__Task data__:
....
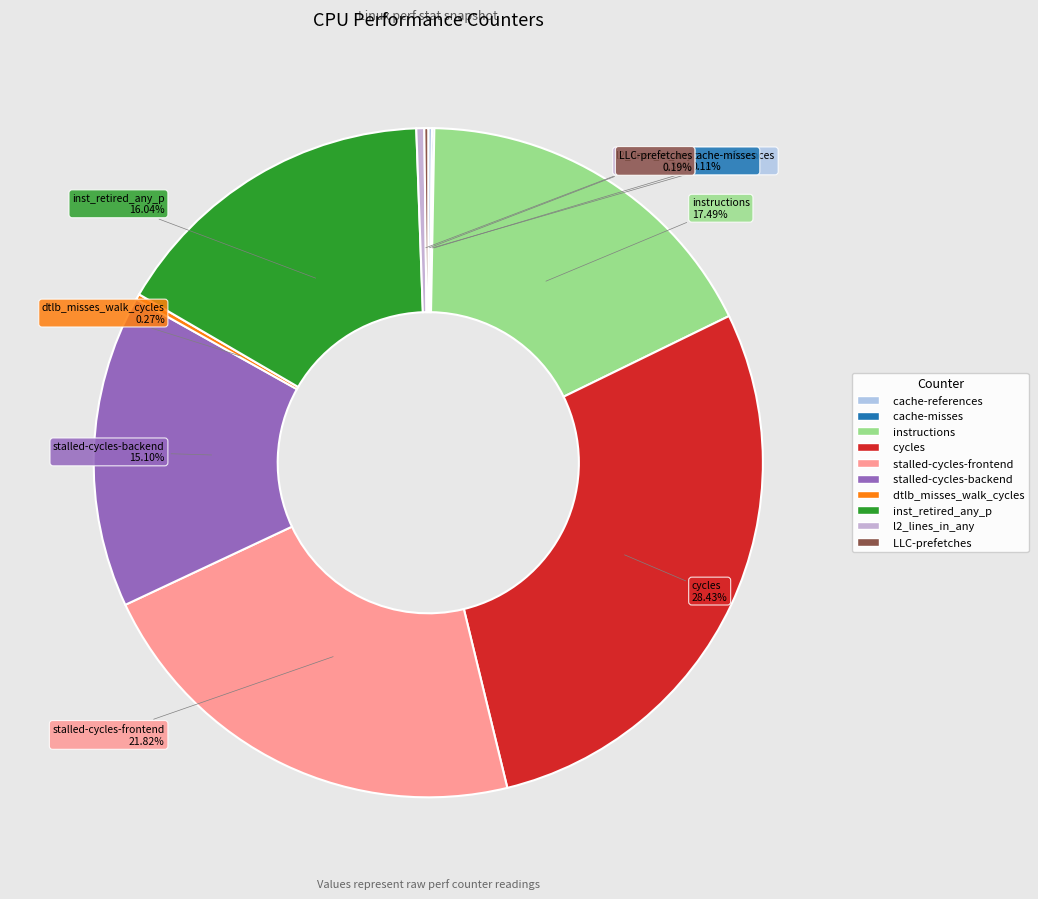

The stalled-cycles-backend slice represents 25% of the pie. True or false?

False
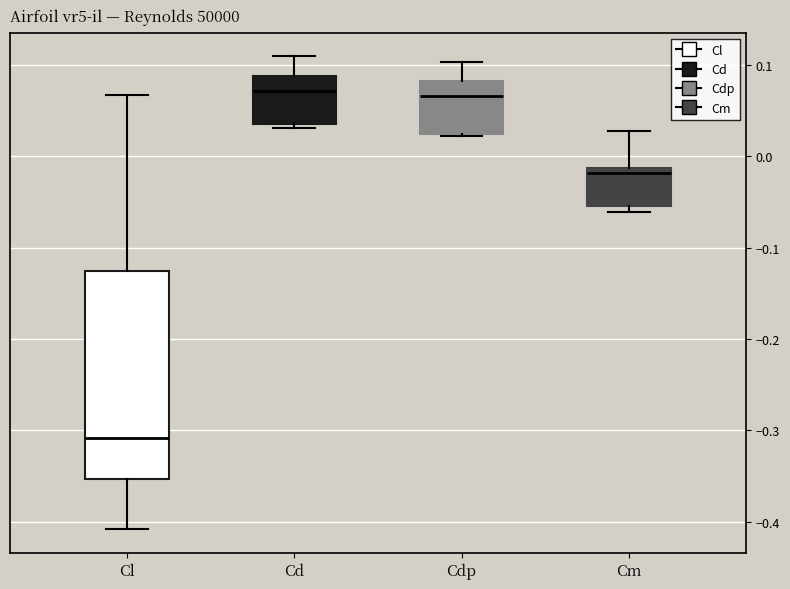

Where is the lower edge of the box for Cm on the y-axis? The values are not printed on the chart, so give them approximately, as read against the axis.

-0.05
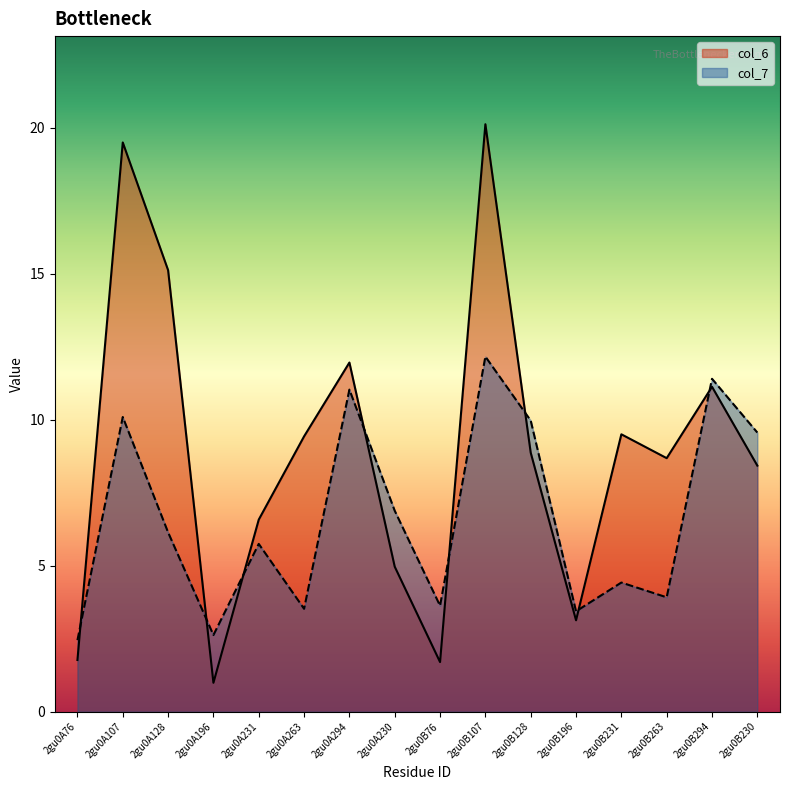

After their last crossing, which series has the higher values: col_7 or col_6?

col_7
....
__What is required__: State how many lines above contain the string "values", counting only matches with the same capitalization. Reply with the number alone.

__Solution to the problem__: 2